4. Stereotypes and prejudices
Although in this case we are not strictly speaking dealing with a disorder, the fact is that Mowrer's bifactorial theory is also applicable when it comes to offering an explanatory framework for why some prejudices and negative stereotypes may remain active.
Although there are many factors involved, in some cases stereotypes and prejudices arise from a conditioned fear (either through personal experience or, more commonly, through cultural transmission or vicarious learning) that individuals or subjects with certain characteristics (the avoidance becoming a behavioral behavior). (the avoidance becoming an instrumentally conditioned behavior or response).
Likewise, this avoidance makes the fear or rejection last over time, since the subject does not manage to extinguish this fear by avoiding not a real harm but a fear of being harmed by these subjects.
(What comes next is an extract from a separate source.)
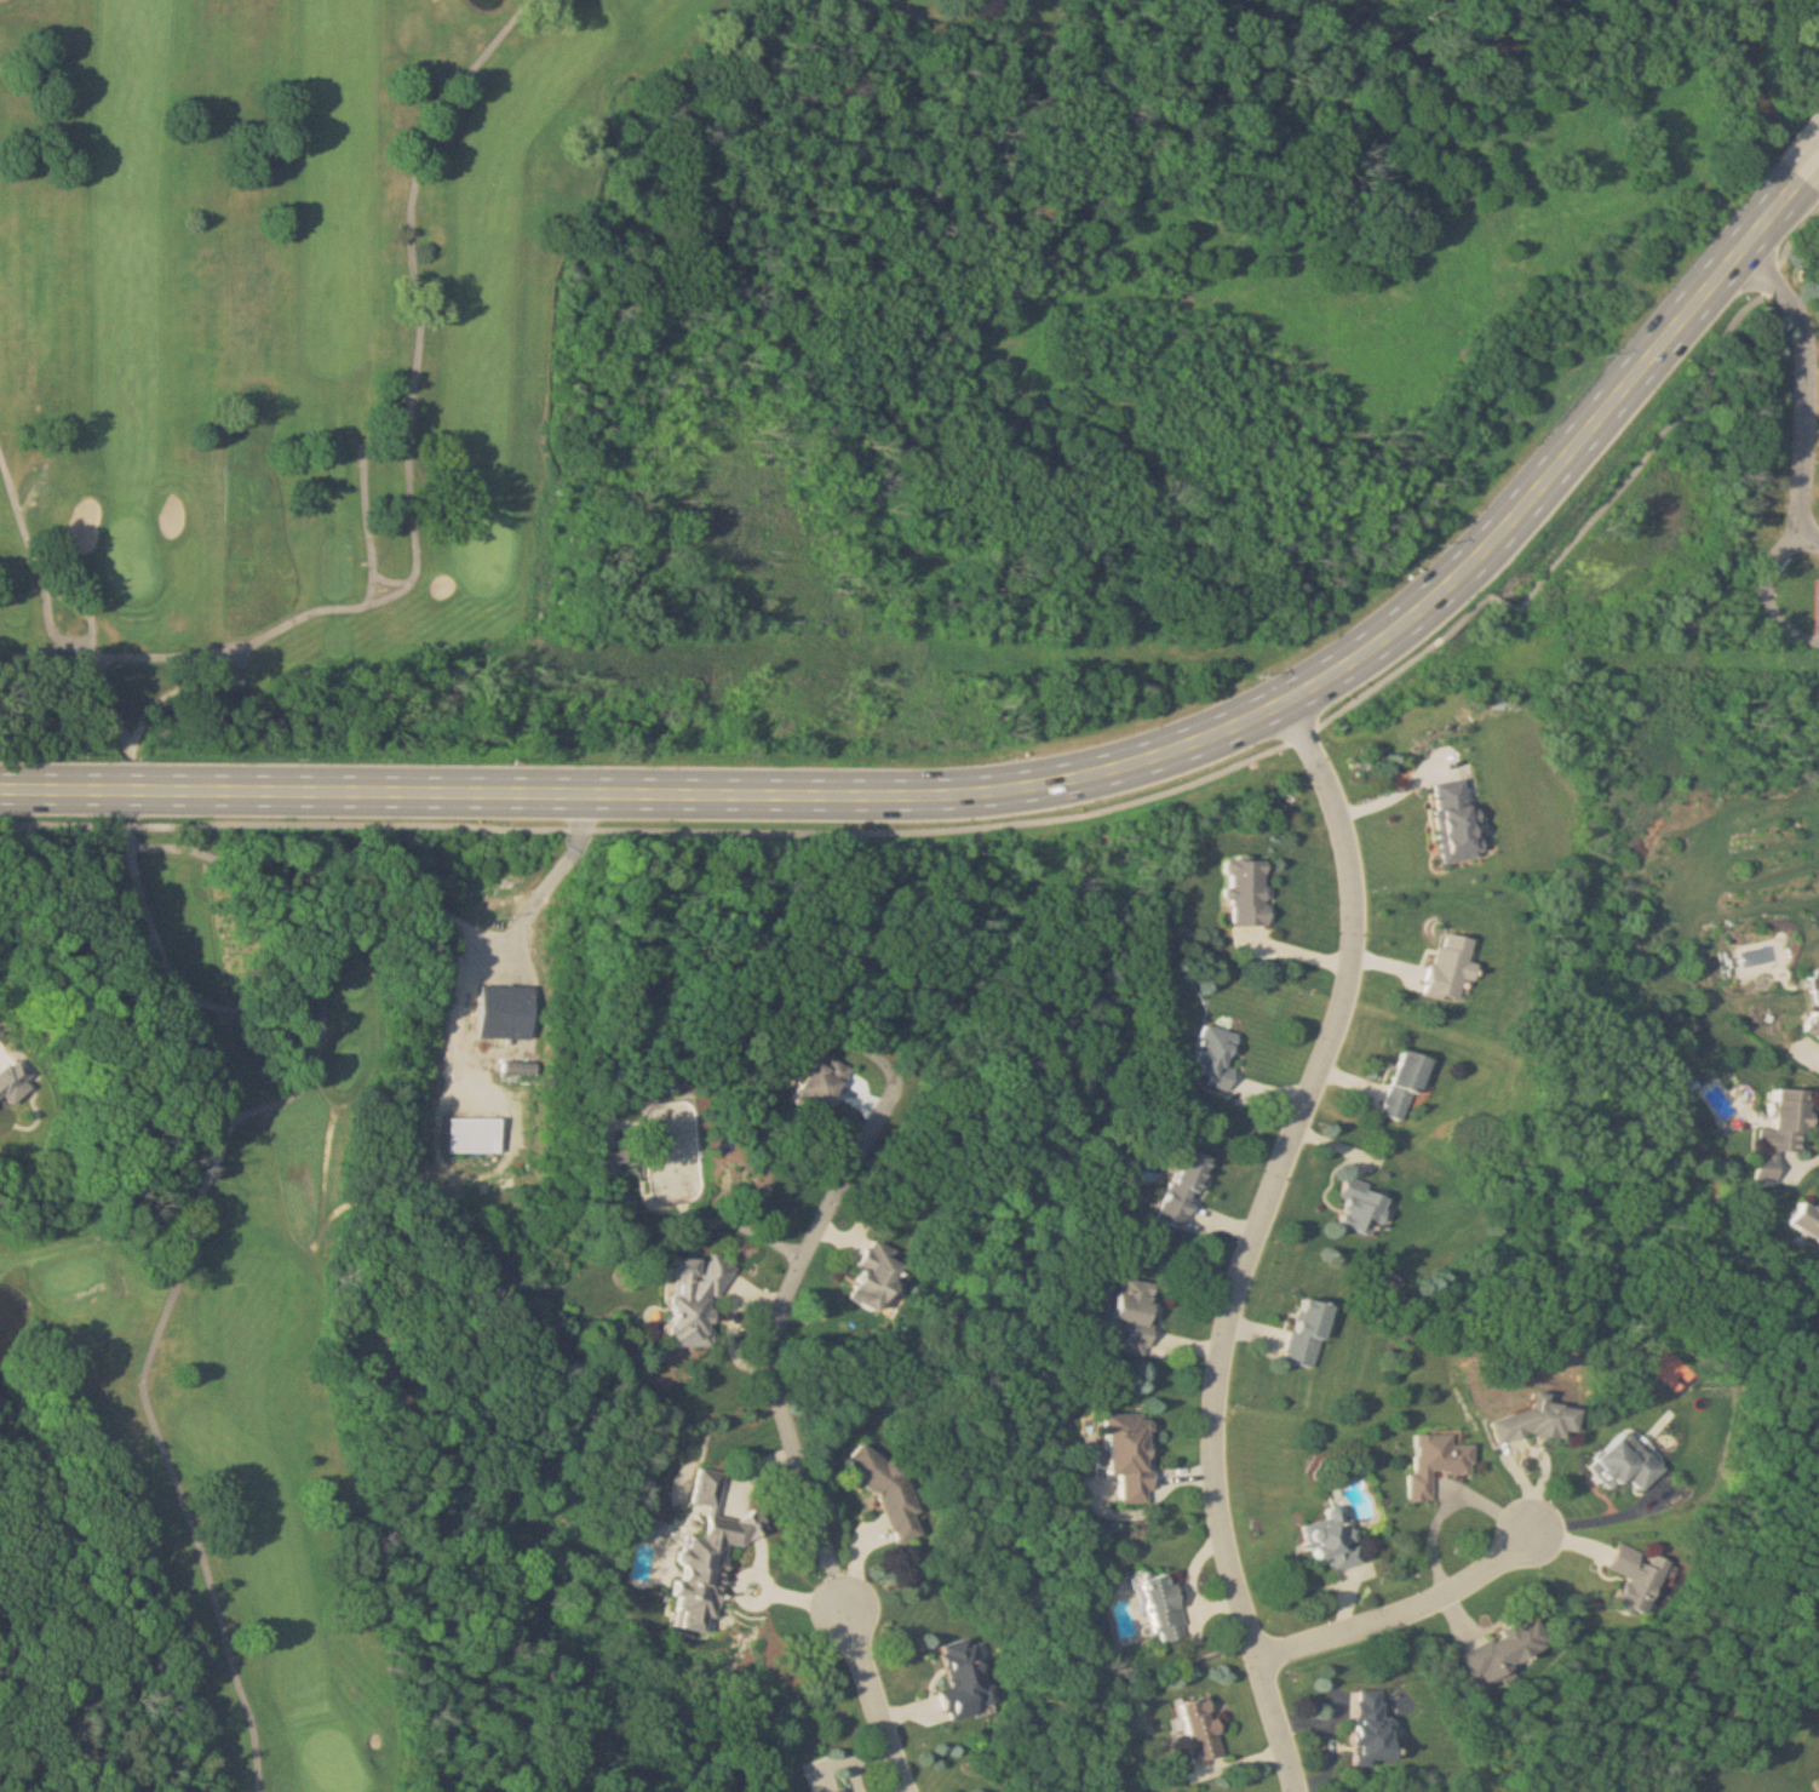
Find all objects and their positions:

In this sense we can be talking about gender stereotypes, race or ethnicity, religion, sexual orientation or even political ideology.
Bibliographical references:
- American Psychiatric Association. (2013). Diagnostic and statistical manual of mental disorders. Fifth edition. DSM-V. Masson, Barcelona.
- Belloch, Sandín and Ramos (2008). Manual de Psicopatología. McGraw-Hill. Madrid.
- Froján, M.X., de Prado, M.N. and de Pascual, R. (2017). Cognitive techniques and language: A return to behavioral origins. Psicothema, 29 (3): 352-357.
- Mowrer, O.H. (1939). A Stimulus-Response Analysis of Anxiety and its Role as a reinforcing agent. Psychological Review, 46 (6): 553-565.
- Mowrer, O.H. (1954). The psychologist looks at language. American Psychologist, 9 (11): 660-694.
- Santos, J.L. ; García, L.I. ; Calderón, M.A. Sanz, L.J.; de los Ríos, P.; Izquierdo, S.; Román, P.; Hernangómez, L.; Navas, E.; Ladrón, A and Álvarez-Cienfuegos, L. (2012). Psicología Clínica. Manual CEDE de Preparación PIR, 02. CEDE. Madrid.